[Page-level text extractions]
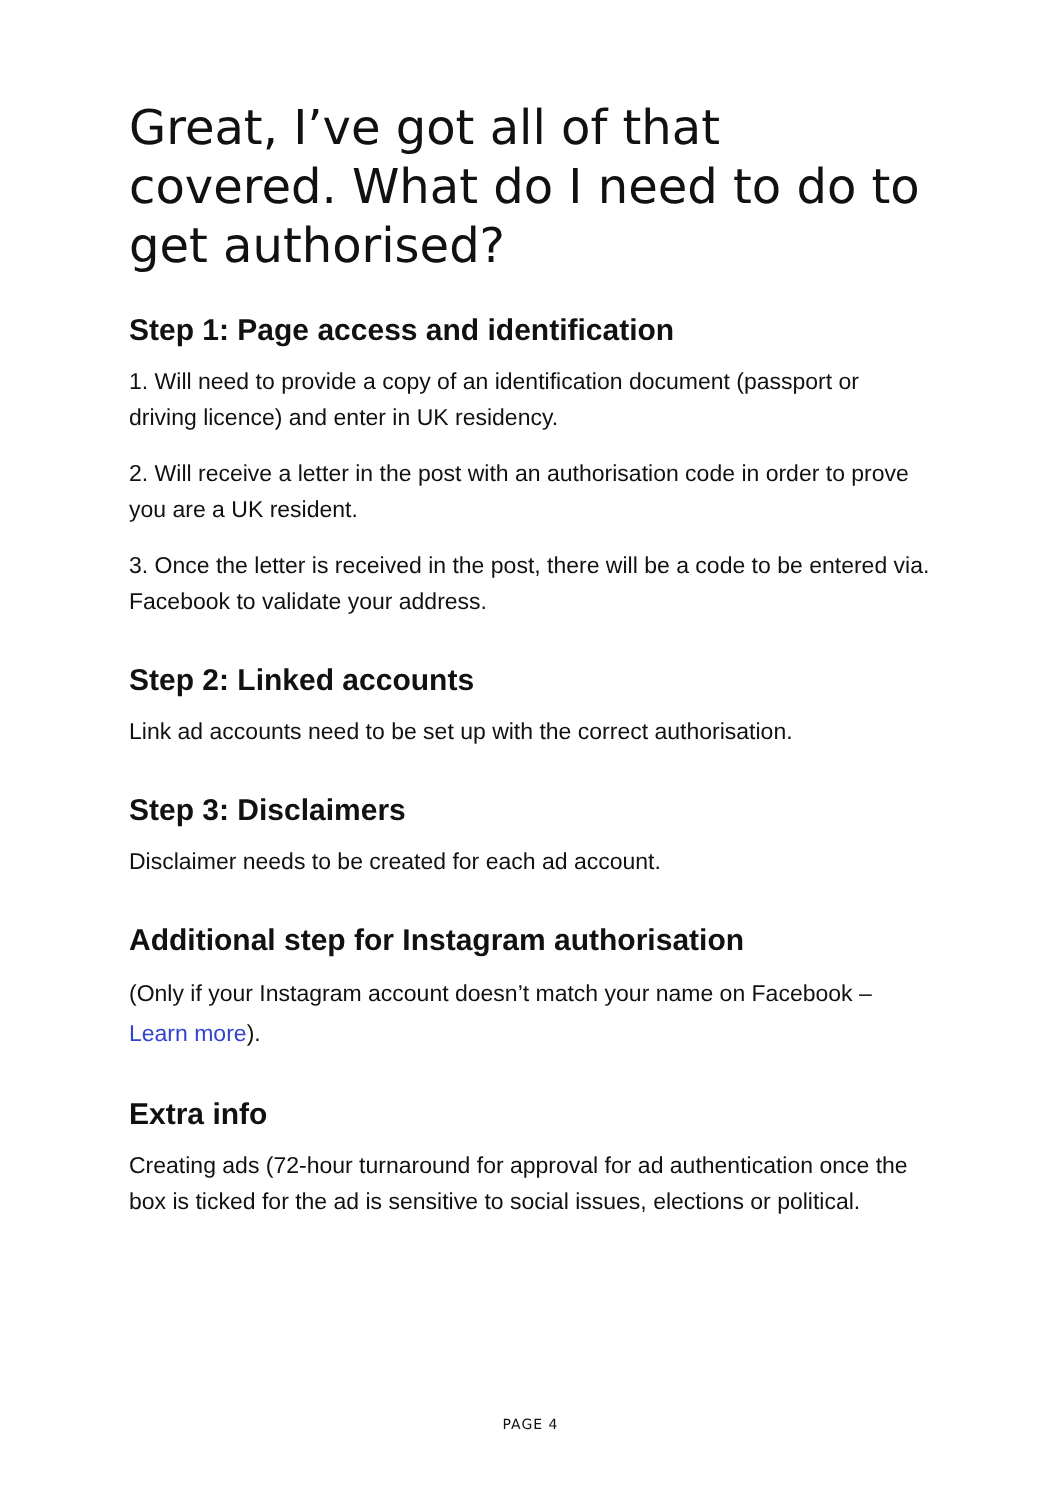Great, I’ve got all of that covered. What do I need to do to get authorised?
Step 1: Page access and identification
1. Will need to provide a copy of an identification document (passport or driving licence) and enter in UK residency.
2. Will receive a letter in the post with an authorisation code in order to prove you are a UK resident.
3. Once the letter is received in the post, there will be a code to be entered via. Facebook to validate your address.
Step 2: Linked accounts
Link ad accounts need to be set up with the correct authorisation.
Step 3: Disclaimers
Disclaimer needs to be created for each ad account.
Additional step for Instagram authorisation
(Only if your Instagram account doesn’t match your name on Facebook – Learn more).
Extra info
Creating ads (72-hour turnaround for approval for ad authentication once the box is ticked for the ad is sensitive to social issues, elections or political.
PAGE 4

WHAT YOU WILL DO: Print all entries exactly, without images.

TASK RESPONSE:
Great, I’ve got all of that covered. What do I need to do to get authorised?
Step 1: Page access and identification
1. Will need to provide a copy of an identification document (passport or driving licence) and enter in UK residency.
2. Will receive a letter in the post with an authorisation code in order to prove you are a UK resident.
3. Once the letter is received in the post, there will be a code to be entered via. Facebook to validate your address.
Step 2: Linked accounts
Link ad accounts need to be set up with the correct authorisation.
Step 3: Disclaimers
Disclaimer needs to be created for each ad account.
Additional step for Instagram authorisation
(Only if your Instagram account doesn’t match your name on Facebook – Learn more).
Extra info
Creating ads (72-hour turnaround for approval for ad authentication once the box is ticked for the ad is sensitive to social issues, elections or political.
PAGE 4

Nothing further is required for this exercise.